In the context of best linear unbiased predictors (BLUP), Henderson specified the mixed-model equations (see Henderson (1950): Estimation of Genetic Parameters. Annals of Mathematical Statistics, 21, 309-310). Let us assume the following mixed effects model:
$y = X\beta+Zu+e$
where $y$ is a vector of n observable random variables, $\beta$ is a vector of $p$ fixed effects, $X$ and $Z$ are known matrices, and $u$ and $e$ re vectors of $q$ and $n$ random effects such that $E(u) = 0$ and $E(e) = 0$ and
$ Var \begin{bmatrix} u \\ e \\ \end{bmatrix} = \begin{bmatrix} G & 0 \\ 0 & R \\ \end{bmatrix}\sigma^2$
where $G$ and $R$ are known positive definite matrices and $\sigma^2$ is a positive constant.

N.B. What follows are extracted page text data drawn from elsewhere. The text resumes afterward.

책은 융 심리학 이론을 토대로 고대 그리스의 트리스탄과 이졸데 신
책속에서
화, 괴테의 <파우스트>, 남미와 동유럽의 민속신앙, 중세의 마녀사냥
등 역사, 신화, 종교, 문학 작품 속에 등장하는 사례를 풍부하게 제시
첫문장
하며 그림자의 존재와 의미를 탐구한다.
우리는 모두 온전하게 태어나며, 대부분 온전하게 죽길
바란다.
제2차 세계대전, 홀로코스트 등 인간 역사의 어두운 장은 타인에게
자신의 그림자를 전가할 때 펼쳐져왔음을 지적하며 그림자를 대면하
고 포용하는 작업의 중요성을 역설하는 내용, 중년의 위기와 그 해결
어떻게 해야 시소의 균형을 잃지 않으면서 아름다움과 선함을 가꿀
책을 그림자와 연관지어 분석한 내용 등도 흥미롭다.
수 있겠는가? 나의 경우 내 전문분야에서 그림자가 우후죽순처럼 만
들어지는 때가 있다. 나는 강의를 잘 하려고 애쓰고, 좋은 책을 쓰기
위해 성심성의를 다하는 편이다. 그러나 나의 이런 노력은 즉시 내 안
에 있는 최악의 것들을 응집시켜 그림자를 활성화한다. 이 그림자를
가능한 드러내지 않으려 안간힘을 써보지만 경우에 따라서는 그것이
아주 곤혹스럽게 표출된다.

According to Henderson (1950), the BLUP estimates of $\hat {\beta}$ of $\beta$ and $\hat {u}$ of $u$ are defined as solutions to the following system of equation:
$X'R^{-1}X\hat {\beta}+X'R^{-1}Z\hat {u} = X'R^{-1}y$
$Z'R^{-1}X\hat {\beta}+(Z'R^{-1}Z + G^{-1})\hat {u} = Z'R^{-1}y$
(Also see: Robinson (1991): That BLUP is a good thing: the estimation of random effects (with discussion). Statistical Science, 6:15–51).
I have not found any derivation of this solution but assume that he approached it as follows:
$(y - X\beta - Zu)'V^{-1}(y - X\beta - Zu)$
where $V = R + ZGZ'$. Hence the solutions should therefore be
$X'V^{-1}X\hat {\beta} + X'V^{-1}Z\hat {u} = X'V^{-1}y$
$Z'V^{-1}X\hat {\beta} + Z'V^{-1}Z\hat {u} = Z'V^{-1}y$.
We also know that $V^{-1} = R^{-1} - R^{-1}Z(G^{-1}+Z'R^{-1}Z)Z'R^{-1}$.
However, ho to proceed to arrive at the mixed-model equations?